:: Task ::
Rewrite the records below, replacing every occurrence of "fall" with "秋季" and keeping everything else unchanged. Leave the pictures out of your answer.

:: Records for the exercise ::
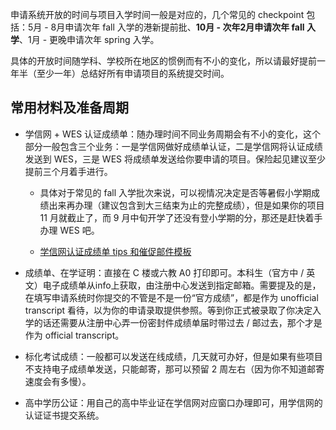 

申请系统开放的时间与项目入学时间一般是对应的，几个常见的 checkpoint 包括：5月 - 8月申请次年 fall 入学的港新提前批、**10月 - 次年2月申请次年 fall 入学**、1月 - 更晚申请次年 spring 入学。

具体的开放时间随学科、学校所在地区的惯例而有不小的变化，所以请最好提前一年半（至少一年）总结好所有申请项目的系统提交时间。

## 常用材料及准备周期

-   学信网 + WES 认证成绩单：随办理时间不同业务周期会有不小的变化，这个部分一般包含三个业务：一是学信网做好成绩单认证，二是学信网将认证成绩发送到 WES，三是 WES 将成绩单发送给你要申请的项目。保险起见建议至少提前三个月着手进行。

    - 具体对于常见的 fall 入学批次来说，可以视情况决定是否等暑假小学期成绩出来再办理（建议包含到大三结束为止的完整成绩），但是如果你的项目 11 月就截止了，而 9 月中旬开学了还没有登小学期的分，那还是赶快着手办理 WES 吧。

    - [学信网认证成绩单 tips 和催促邮件模板](../help/chsi/)


-   成绩单、在学证明：直接在 C 楼或六教 A0 打印即可。本科生（官方中 / 英文）电子成绩单从info上获取，由注册中心发送到指定邮箱。需要提及的是，在填写申请系统时你提交的不管是不是一份“官方成绩”，都是作为 unofficial transcript 看待，以为你的申请录取提供参照。等到你正式被录取了你决定入学的话还需要从注册中心弄一份密封件成绩单届时带过去 / 邮过去，那个才是作为 official transcript。

-   标化考试成绩：一般都可以发送在线成绩，几天就可办好，但是如果有些项目不支持电子成绩单发送，只能邮寄，那可以预留 2 周左右（因为你不知道邮寄速度会有多慢）。

-   高中学历公证：用自己的高中毕业证在学信网对应窗口办理即可，用学信网的认证证书提交系统。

:: Output for this exercise ::
申请系统开放的时间与项目入学时间一般是对应的，几个常见的 checkpoint 包括：5月 - 8月申请次年 秋季 入学的港新提前批、**10月 - 次年2月申请次年 秋季 入学**、1月 - 更晚申请次年 spring 入学。

具体的开放时间随学科、学校所在地区的惯例而有不小的变化，所以请最好提前一年半（至少一年）总结好所有申请项目的系统提交时间。

## 常用材料及准备周期

-   学信网 + WES 认证成绩单：随办理时间不同业务周期会有不小的变化，这个部分一般包含三个业务：一是学信网做好成绩单认证，二是学信网将认证成绩发送到 WES，三是 WES 将成绩单发送给你要申请的项目。保险起见建议至少提前三个月着手进行。

    - 具体对于常见的 秋季 入学批次来说，可以视情况决定是否等暑假小学期成绩出来再办理（建议包含到大三结束为止的完整成绩），但是如果你的项目 11 月就截止了，而 9 月中旬开学了还没有登小学期的分，那还是赶快着手办理 WES 吧。

    - [学信网认证成绩单 tips 和催促邮件模板](../help/chsi/)


-   成绩单、在学证明：直接在 C 楼或六教 A0 打印即可。本科生（官方中 / 英文）电子成绩单从info上获取，由注册中心发送到指定邮箱。需要提及的是，在填写申请系统时你提交的不管是不是一份“官方成绩”，都是作为 unofficial transcript 看待，以为你的申请录取提供参照。等到你正式被录取了你决定入学的话还需要从注册中心弄一份密封件成绩单届时带过去 / 邮过去，那个才是作为 official transcript。

-   标化考试成绩：一般都可以发送在线成绩，几天就可办好，但是如果有些项目不支持电子成绩单发送，只能邮寄，那可以预留 2 周左右（因为你不知道邮寄速度会有多慢）。

-   高中学历公证：用自己的高中毕业证在学信网对应窗口办理即可，用学信网的认证证书提交系统。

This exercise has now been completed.